Notwithstanding anything to the contrary contained in this Note, in no event shall the interest payable hereon, whether before or after maturity, exceed the maximum interest which, under applicable law, may be charged on this Note.
The Company hereby expressly waives presentment, demand for payment, dishonor, notice of dishonor, protest, notice of protest and any other formality.

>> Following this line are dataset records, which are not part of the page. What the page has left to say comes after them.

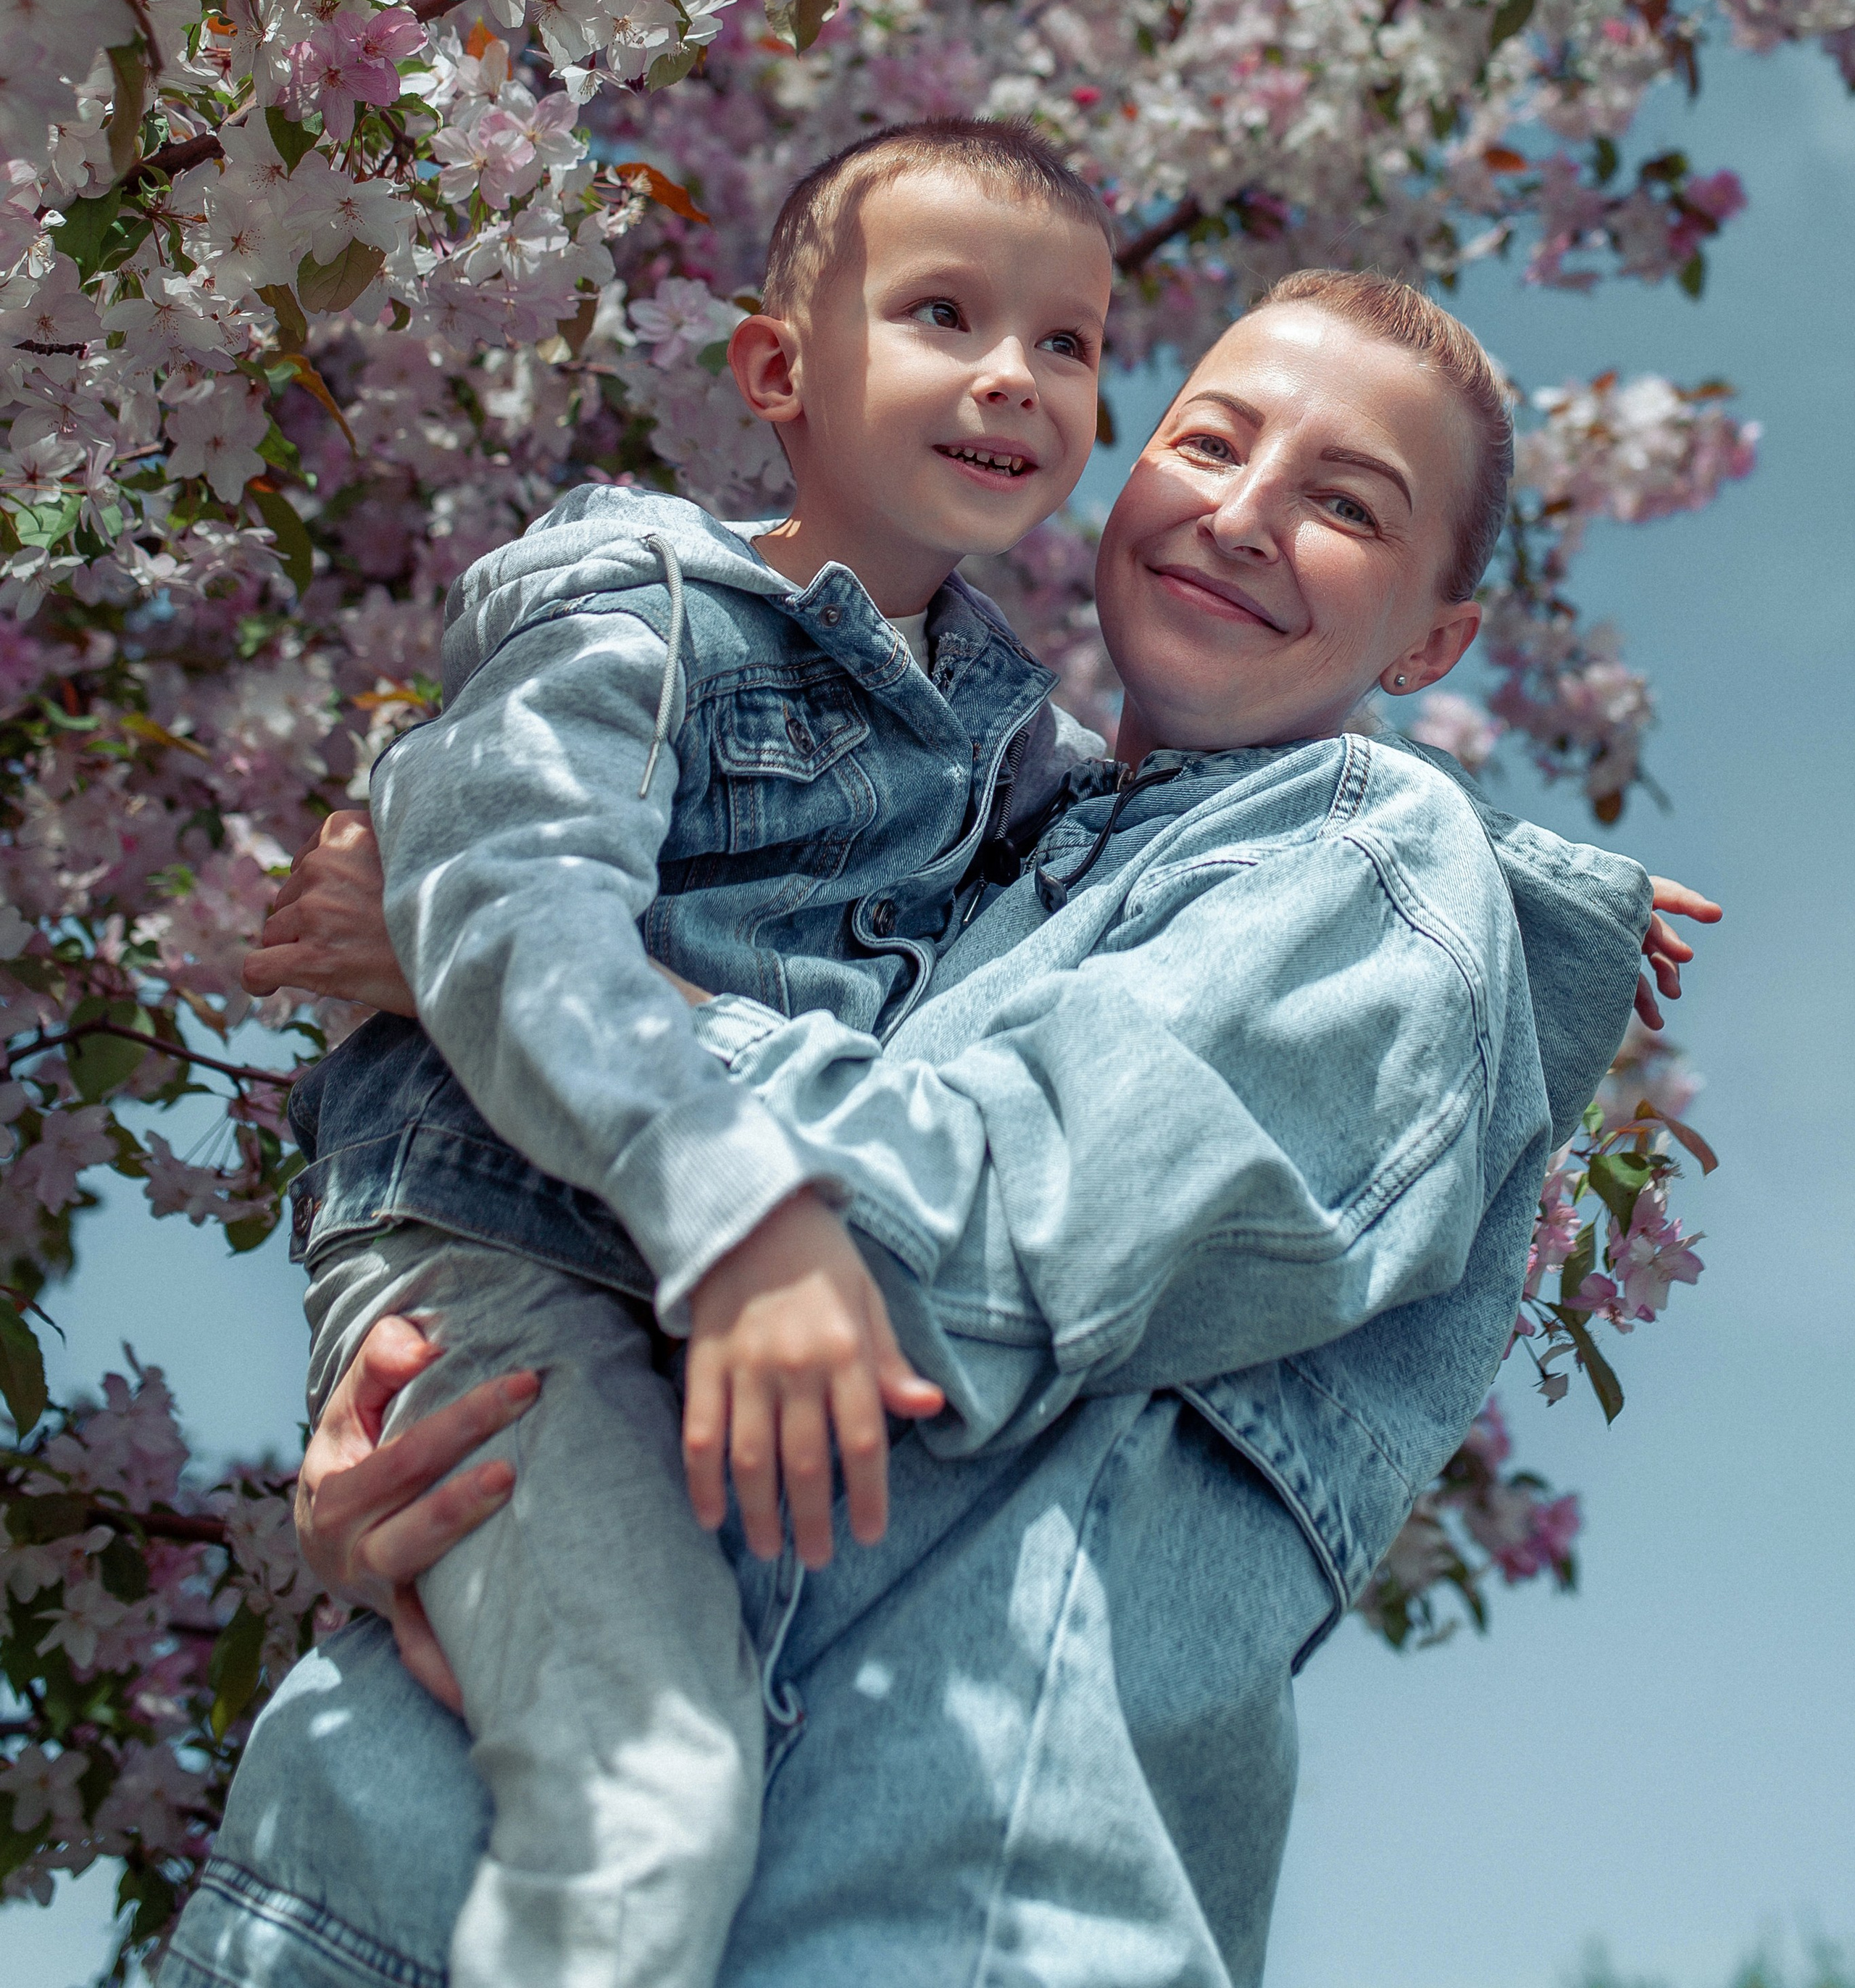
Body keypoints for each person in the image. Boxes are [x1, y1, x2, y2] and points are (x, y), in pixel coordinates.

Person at [165, 272, 1716, 1988]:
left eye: (1348, 505)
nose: (1245, 512)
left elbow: (969, 1247)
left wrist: (551, 996)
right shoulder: (923, 817)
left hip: (911, 1918)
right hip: (399, 1890)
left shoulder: (1368, 866)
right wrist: (426, 1431)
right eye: (1209, 438)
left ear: (1431, 642)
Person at [269, 115, 1123, 1988]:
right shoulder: (645, 607)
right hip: (508, 1266)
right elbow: (517, 911)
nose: (1015, 375)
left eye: (1070, 346)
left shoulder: (1011, 748)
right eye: (948, 315)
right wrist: (742, 1208)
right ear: (774, 372)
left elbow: (1210, 854)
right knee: (648, 1800)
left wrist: (1529, 884)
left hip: (712, 1348)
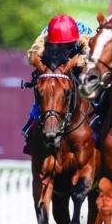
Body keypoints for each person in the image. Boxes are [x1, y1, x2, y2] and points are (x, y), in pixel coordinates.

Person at [21, 14, 94, 151]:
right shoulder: (46, 33)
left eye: (67, 46)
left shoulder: (84, 32)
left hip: (79, 72)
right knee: (44, 93)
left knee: (96, 94)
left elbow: (94, 56)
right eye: (58, 45)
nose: (63, 49)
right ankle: (31, 125)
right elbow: (32, 55)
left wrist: (78, 61)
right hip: (54, 70)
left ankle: (99, 124)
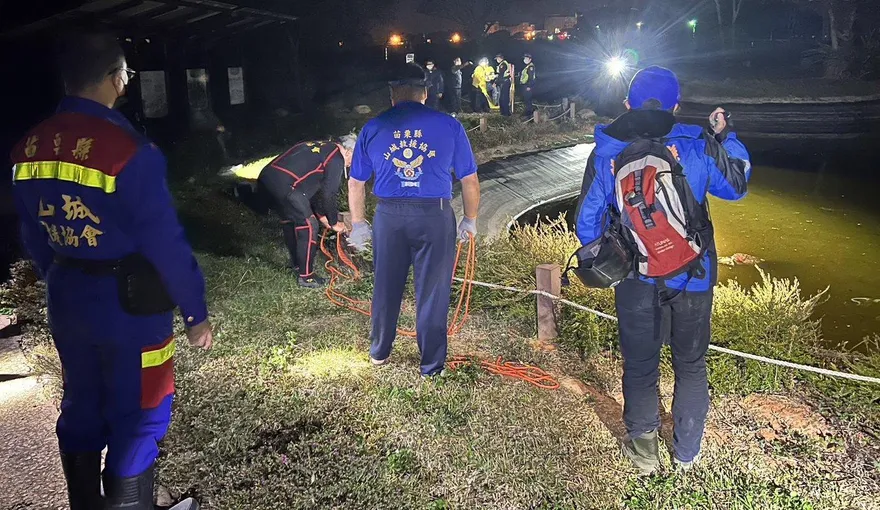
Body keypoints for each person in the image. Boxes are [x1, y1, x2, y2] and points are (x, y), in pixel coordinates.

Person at [10, 33, 211, 509]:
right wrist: (194, 310)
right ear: (115, 79)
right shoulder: (129, 149)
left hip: (66, 294)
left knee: (81, 403)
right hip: (130, 305)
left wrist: (62, 272)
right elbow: (165, 241)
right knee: (140, 412)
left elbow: (32, 232)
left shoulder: (27, 147)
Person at [574, 66, 751, 474]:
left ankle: (643, 453)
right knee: (690, 364)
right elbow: (737, 186)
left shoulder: (606, 152)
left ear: (626, 105)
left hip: (636, 276)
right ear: (676, 105)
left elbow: (586, 222)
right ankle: (687, 453)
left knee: (640, 364)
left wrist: (617, 250)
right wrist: (728, 138)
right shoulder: (697, 143)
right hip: (694, 273)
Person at [346, 64, 481, 377]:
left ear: (393, 95)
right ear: (426, 93)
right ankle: (431, 365)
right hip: (434, 215)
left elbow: (356, 182)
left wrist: (358, 223)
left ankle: (379, 352)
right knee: (433, 291)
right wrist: (469, 220)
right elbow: (470, 180)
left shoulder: (373, 127)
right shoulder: (449, 126)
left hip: (389, 215)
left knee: (385, 285)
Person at [257, 135, 355, 288]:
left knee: (290, 220)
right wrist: (334, 223)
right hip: (286, 183)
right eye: (352, 160)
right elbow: (329, 194)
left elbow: (313, 190)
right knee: (309, 225)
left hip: (268, 178)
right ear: (348, 152)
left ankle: (298, 265)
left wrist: (323, 216)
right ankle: (306, 276)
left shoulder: (320, 147)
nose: (349, 166)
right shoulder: (335, 157)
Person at [520, 53, 536, 118]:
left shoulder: (530, 67)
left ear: (530, 59)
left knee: (528, 100)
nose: (524, 59)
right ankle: (527, 113)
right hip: (525, 85)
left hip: (528, 86)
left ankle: (529, 115)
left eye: (526, 58)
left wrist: (529, 86)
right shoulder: (527, 67)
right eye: (524, 58)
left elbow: (531, 77)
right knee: (526, 100)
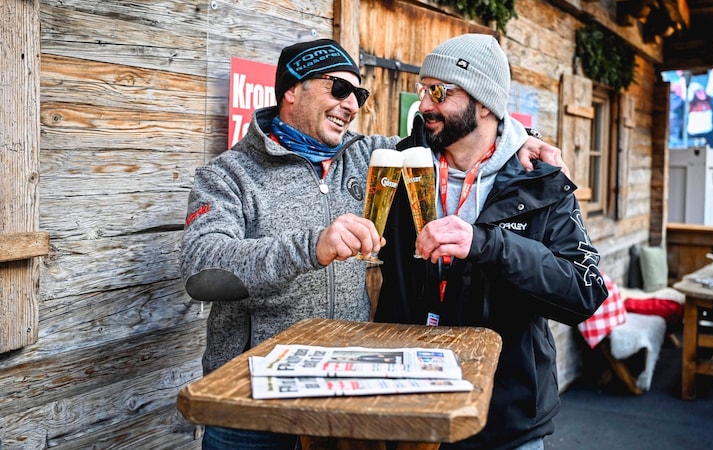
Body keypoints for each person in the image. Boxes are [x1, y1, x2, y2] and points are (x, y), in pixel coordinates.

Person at [180, 38, 569, 450]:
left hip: (345, 395)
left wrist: (522, 139)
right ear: (291, 90)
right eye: (338, 88)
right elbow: (201, 271)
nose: (351, 104)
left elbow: (459, 134)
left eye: (358, 94)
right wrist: (311, 247)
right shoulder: (227, 175)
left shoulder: (373, 156)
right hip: (252, 393)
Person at [374, 34, 608, 450]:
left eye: (439, 91)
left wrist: (490, 245)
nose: (424, 104)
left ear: (483, 103)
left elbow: (584, 290)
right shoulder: (398, 162)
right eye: (422, 89)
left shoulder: (538, 179)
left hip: (505, 418)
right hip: (405, 407)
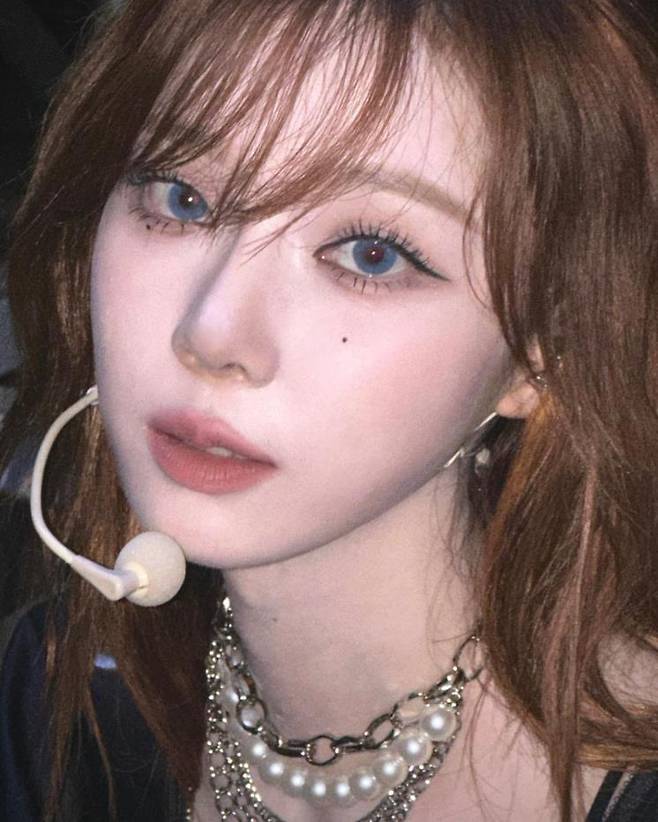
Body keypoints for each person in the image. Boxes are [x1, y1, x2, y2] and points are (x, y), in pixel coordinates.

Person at [1, 0, 657, 820]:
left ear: (536, 354)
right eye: (183, 197)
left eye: (371, 254)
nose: (210, 334)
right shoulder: (61, 701)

The Company will give the Lender written notice of any contemplated “Sales Event,” at least ten (10) business days prior to the record date for determining which holders of equity securities may vote with respect to or participate in such Sales Event. Except as set forth below in this paragraph, “Sales Event” shall mean the sale or distribution of substantially all of the assets of the Company or a merger or consolidation of the Company with or into another entity or the sale of a majority of the Company’s stock by its shareholders. If the Lender does not elect to convert this Note prior to the occurrence of a Sales Event, it may declare the Note due and payable at any time up to the next business day after consummation of the Sales Event. Notwithstanding the above, neither the consummation of the Contribution Agreement nor the IPO shall constitute a Sales Event for purposes of this Note. Upon the consummation of the Contribution Agreement and the IPO, the conversion of this Note shall be governed by the terms of the fourth full paragraph herein.
So long as this Note is outstanding, the Company will deliver quarterly financial statements to the Lender within forty-five (45) days after the end of each calendar quarter and audited financial statements within one hundred twenty (120) days after the end of each calendar year and the Lender may inspect the books and records of the Company upon reasonable notice.
IN WITNESS WHEREOF, the undersigned, by its duly authorized and acting executive officer, has executed this Note as of the date first set forth above.